* Document segment *

Ultimately, Fontaine is ok with the delay — assuming consultation with Indigenous leaders is actually done.

“There’s a problem when we rush things, so I don’t necessarily think it’s a bad thing if they [pause],” she said. “My hope is that they would do the consultation to make that bill be what it can be.”

Fontaine fears the proposed amendments were only based on what came out of the external review, she said. So she hopes the justice ministry in fact has meaningful consultation with Indigenous leaders in Manitoba, as well as community members and organizations on the front lines.

Manitoba Liberal Leader Dougald Lamont says he has recently spoken with Robert Taman about police oversight. In 2016, Taman resigned from his position as a civilian member of the Manitoba Police Commission, citing concerns police officers were investigating themselves after an active member of the Winnipeg Police Service joined the IIU.

* Work instructions *
1. List every person named in the excerpt on Manitoba police oversight.
2. Resume the excerpt on Manitoba police oversight, picking up after its final sentence.
The records have nothing to do with this.

* Listing *
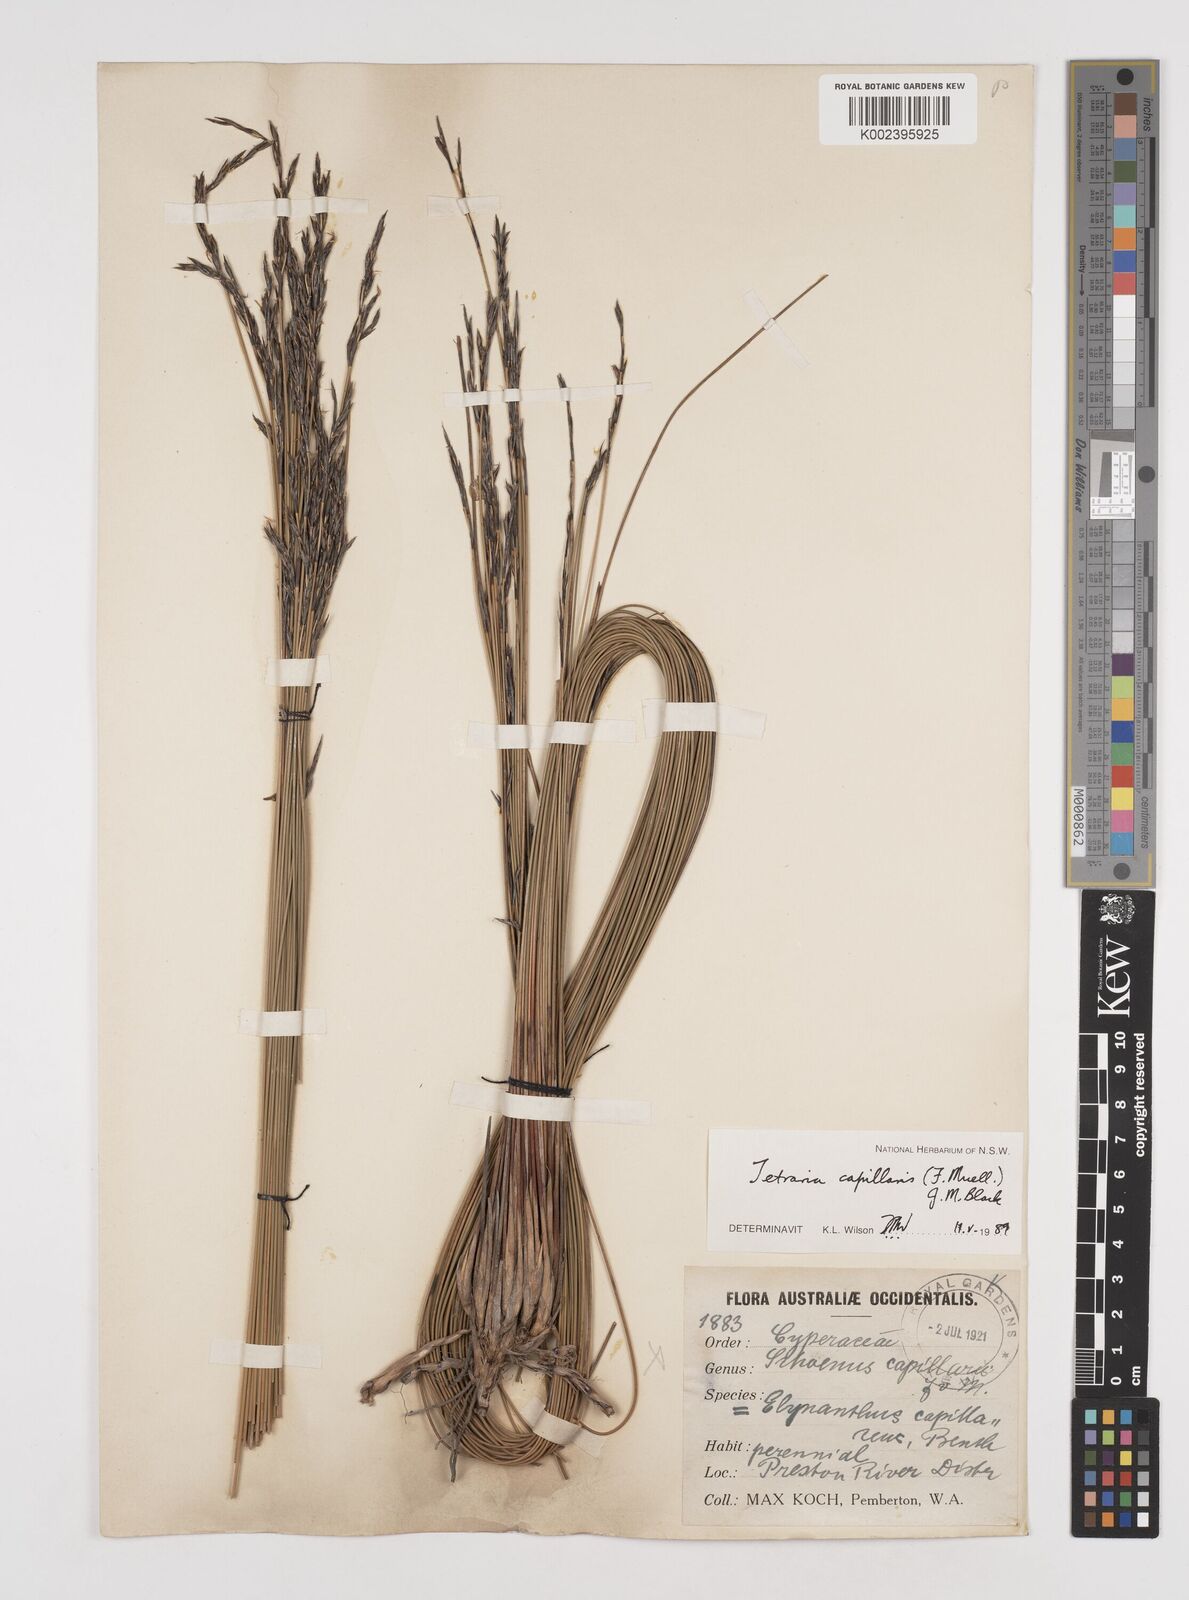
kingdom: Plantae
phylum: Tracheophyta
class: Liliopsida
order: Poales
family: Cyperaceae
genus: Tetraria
---
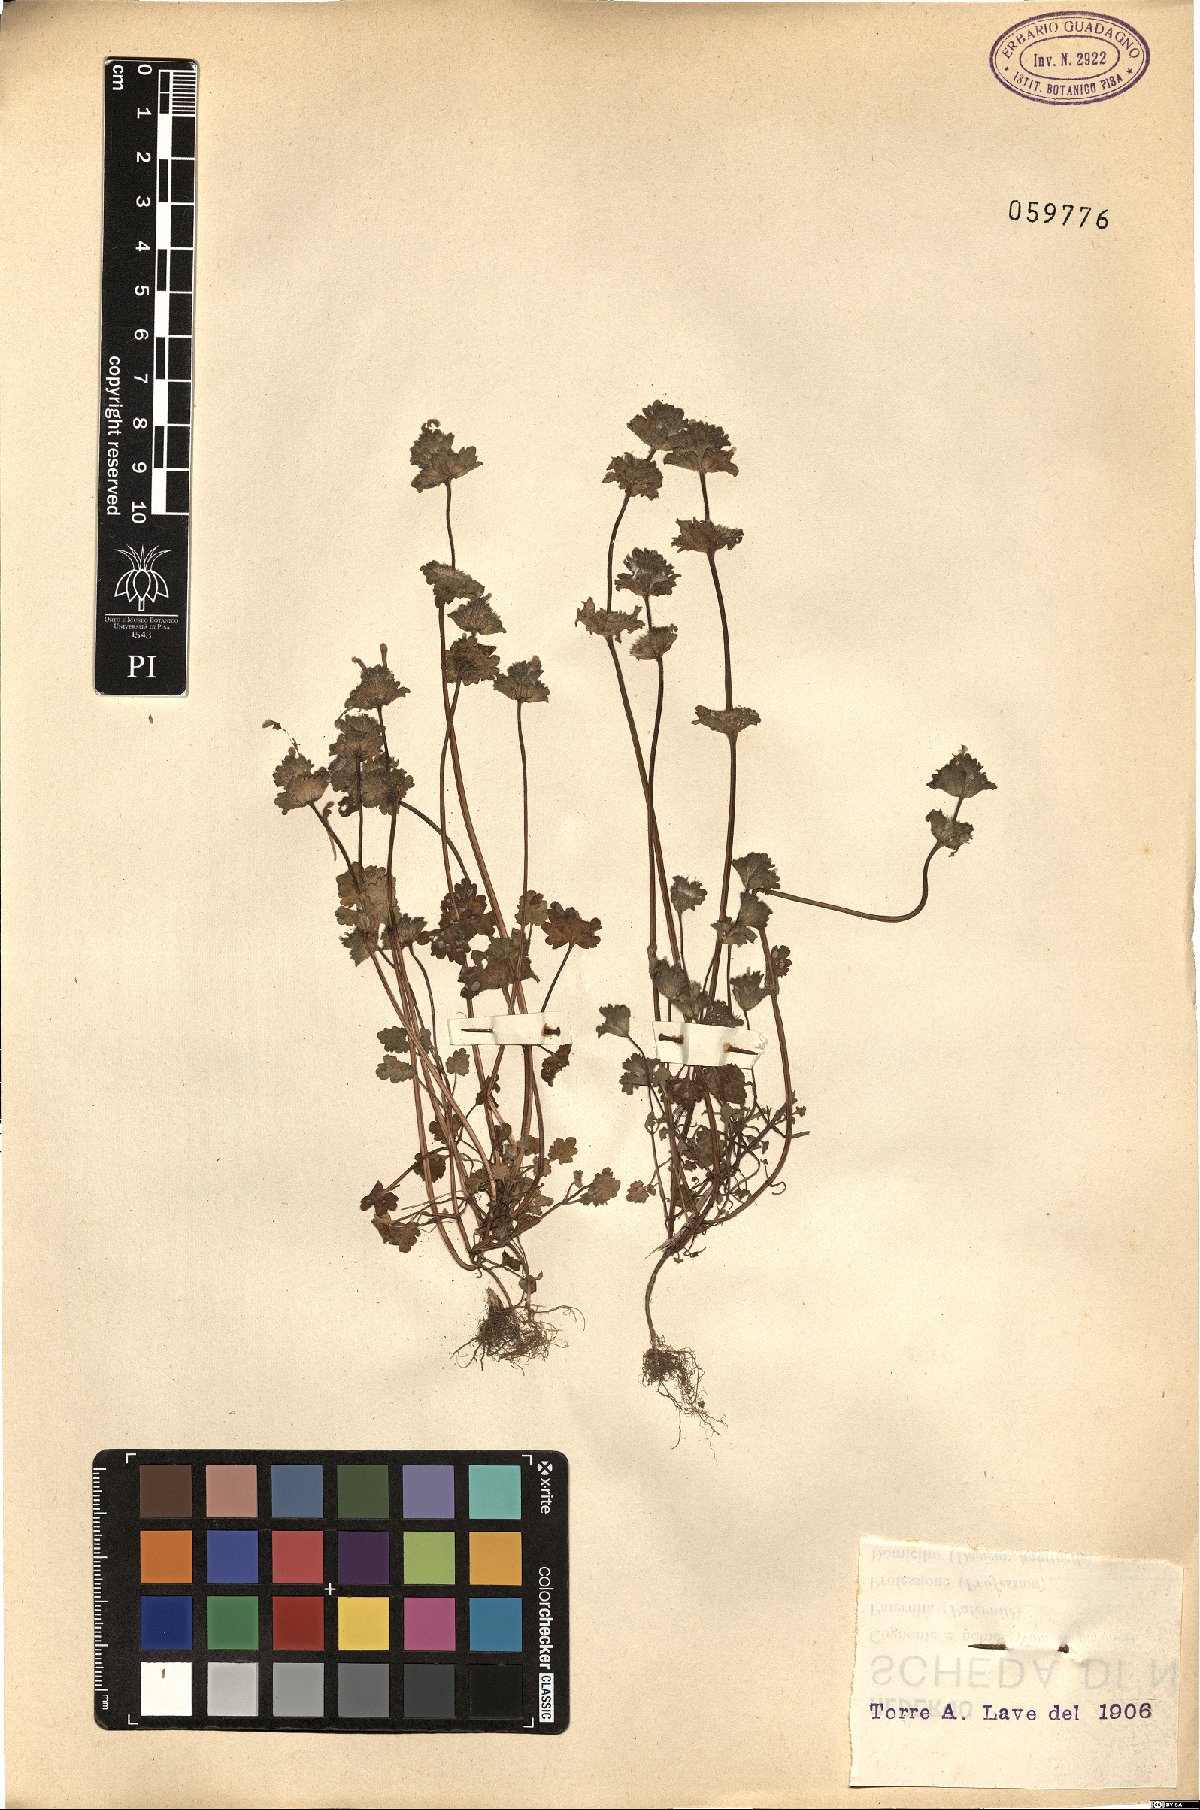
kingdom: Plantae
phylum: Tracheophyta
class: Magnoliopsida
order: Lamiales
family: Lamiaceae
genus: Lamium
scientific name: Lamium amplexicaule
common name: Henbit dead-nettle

* Results of the tasks *
1.
Fontaine
Dougald Lamont
Robert Taman

2.
Citing their conversation, Lamont says civilians should be setting the rules for police in certain ways. The City of Winnipeg, for example, should set the rules on use of force by police officers, he said.

“The other thing that’s really important is that cops shouldn’t be investigating cops, or the same cop from the same force shouldn’t be investigating cops,” he said.

Friesen committed to having the amendments ready some time during the current legislative session, but “not before March 15.”